Start at the line in the entries below that contains "CA0201 CREDENZA BUFFET", stop at the line that contains "Lista de des", and output exactly the lines in that span, both ends included.

[Records contained in a dataset]
------------------------------

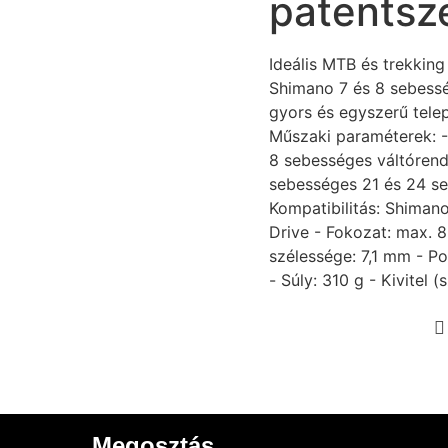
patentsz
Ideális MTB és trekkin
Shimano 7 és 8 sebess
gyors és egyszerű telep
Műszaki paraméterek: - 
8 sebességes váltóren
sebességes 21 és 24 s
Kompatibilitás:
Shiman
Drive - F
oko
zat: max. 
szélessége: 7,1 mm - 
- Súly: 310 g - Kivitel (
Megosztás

------------------------------

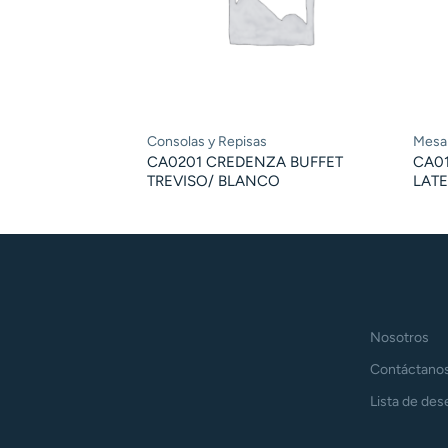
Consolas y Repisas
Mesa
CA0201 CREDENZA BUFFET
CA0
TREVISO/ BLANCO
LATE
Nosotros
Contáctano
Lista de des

------------------------------

_Solution below_:
CA0201 CREDENZA BUFFET
CA0
TREVISO/ BLANCO
LATE
Nosotros
Contáctano
Lista de des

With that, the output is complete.